Field of Science

Maryland Congressman asks the NIH to fund more young scientists

Maryland Congressman Andrew Harris
Now here's something that you don't get to see everyday - a politician taking (the right kind of) interest in the NIH's activities and asking the agency to support the most important ideas in basic biomedical research by funding young scientists. Maryland Congressman Andrew Harrison's thesis is that whatever money the NIH might have left after all the funding cuts is being spent on scientists in their 40s and beyond; he is mostly alluding to the depressing fact that most academic researchers now receive their first big RO1 grant at the age of 42. Harris says this is a mistake.

The problem, as he sees it, is that cutting-edge science is a young man's game, and it is also unlikely to be the game of someone who has already achieved his or her biggest hits:

"Every year the National Institutes of Health receives almost $30 billion in federal funds to invest in biomedical research.
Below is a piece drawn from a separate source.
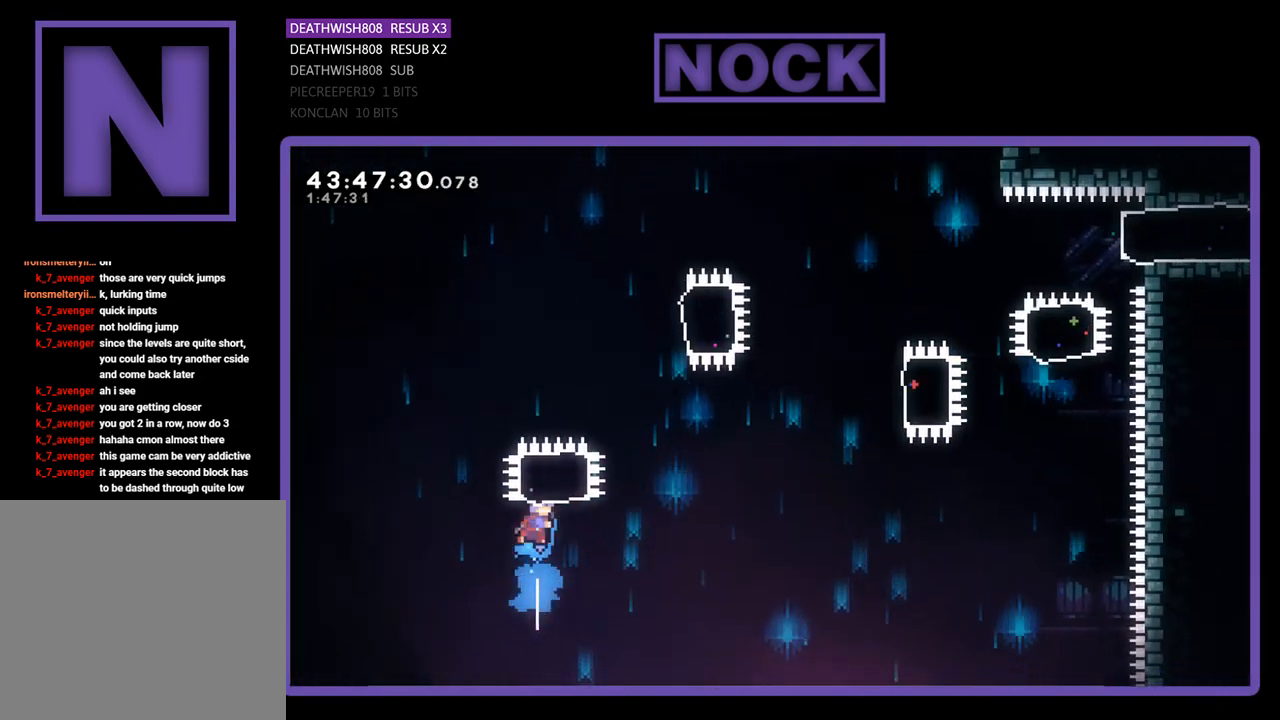
{"buttons": ["CIRCLE", "R2", "DPAD_RIGHT"], "left_stick": "center", "events": [[233, "DPAD_UP", "up"], [267, "CIRCLE", "up"], [367, "DPAD_RIGHT", "down"], [433, "CIRCLE", "down"]]}
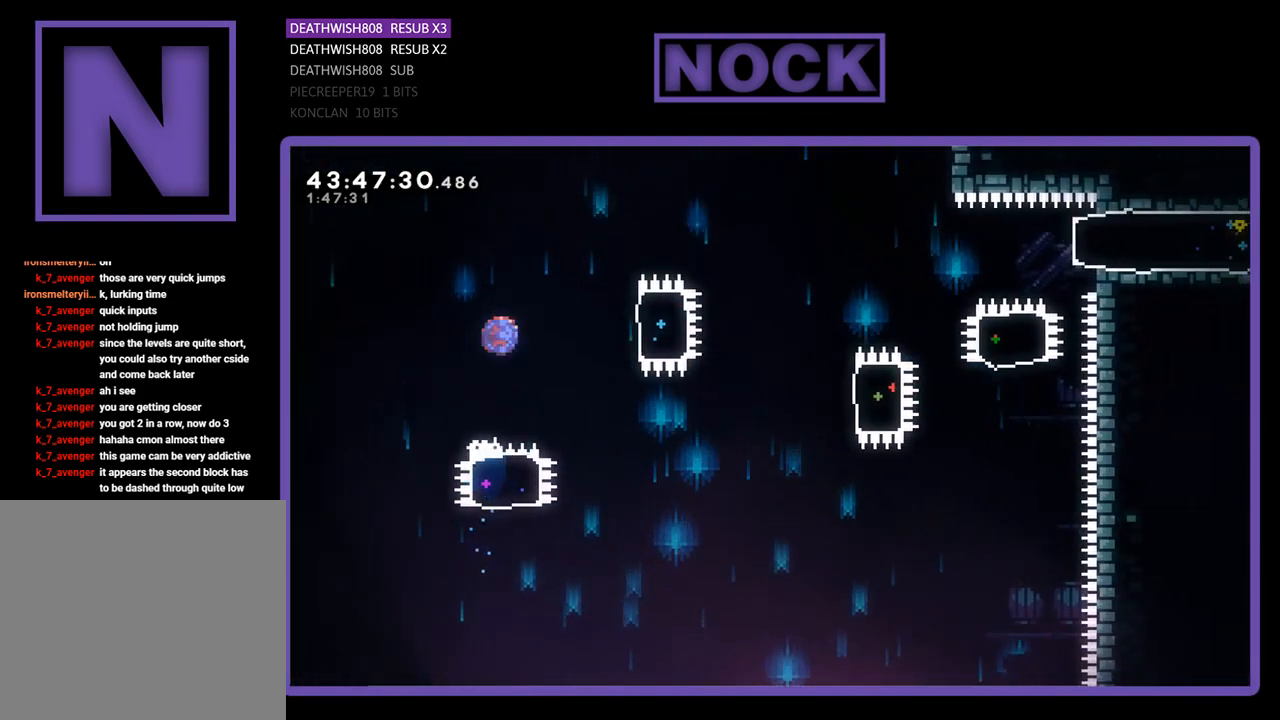
{"buttons": ["R2", "DPAD_RIGHT"], "left_stick": "center", "events": [[300, "CIRCLE", "up"], [300, "DPAD_RIGHT", "up"], [467, "DPAD_RIGHT", "down"]]}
The bulk of that money goes to researchers who are in many cases esteemed in their fields — but also, in many cases, beyond the age when most scientists make their most important contributions to their fields.  
A study for the National Bureau of Economic Research from 2005 examined the age at which over 2,000 Nobel Prize winners and other notable scientists in the 20th century came up with the idea that led to their breakthrough. Most were between 35 and 39. Yet the median age of first- time recipients of R01 grants, the most common and sought-after form of N.I.H. funding, is 42, while the median age of all recipients is 52. More people over 65 are funded with research grants than those under age 35."
The Congressman makes another two observations that are cogent; first, that the NIH often funds glamorous research at the expense of more basic research, and second, that the NIH also seems to fund interesting projects that nonetheless seem far less important than research into humanity's most pressing problems like Alzheimer's disease.
"For many fields, particularly those that don’t have immediate commercial applications or sex appeal for grant-making nonprofit groups, the N.I.H. is a vital source of money. We’ll never know what breakthroughs were missed because young investigators were not provided with the resources necessary to pursue unique ideas over the last 15 years. They may have had the idea that would have led to a cure for ovarian cancer, Alzheimer’s disease or pediatric cardiomyopathy. 
...Today we see too many grants going to things like creating a video game for moms to teach them how to get their kids to eat more vegetables, or studying the creation of a social security system in southern Mexico. Such projects may have value to some, but is creating a video game really more important than researching a cure for Alzheimer’s?"
I have no problem seeing where Harris is coming from - the paucity of funds for young scientists is one of the biggest barriers for newly minted PhDs to consider academic research these days - but I am not sure the "young is great" theme applies as much to biomedical researchers as to, say, theoretical physicists. In fact a study which I blogged about a few years ago pointed out that because their work involves raw brain power more than anything else, theoretical physicists are the most likely to produce great breakthroughs in their 20s and early 30s; no wonder that the physics done by young Turks like Paul Dirac and Werner Heisenberg was called 'Knabenphysik' - the physics of youth.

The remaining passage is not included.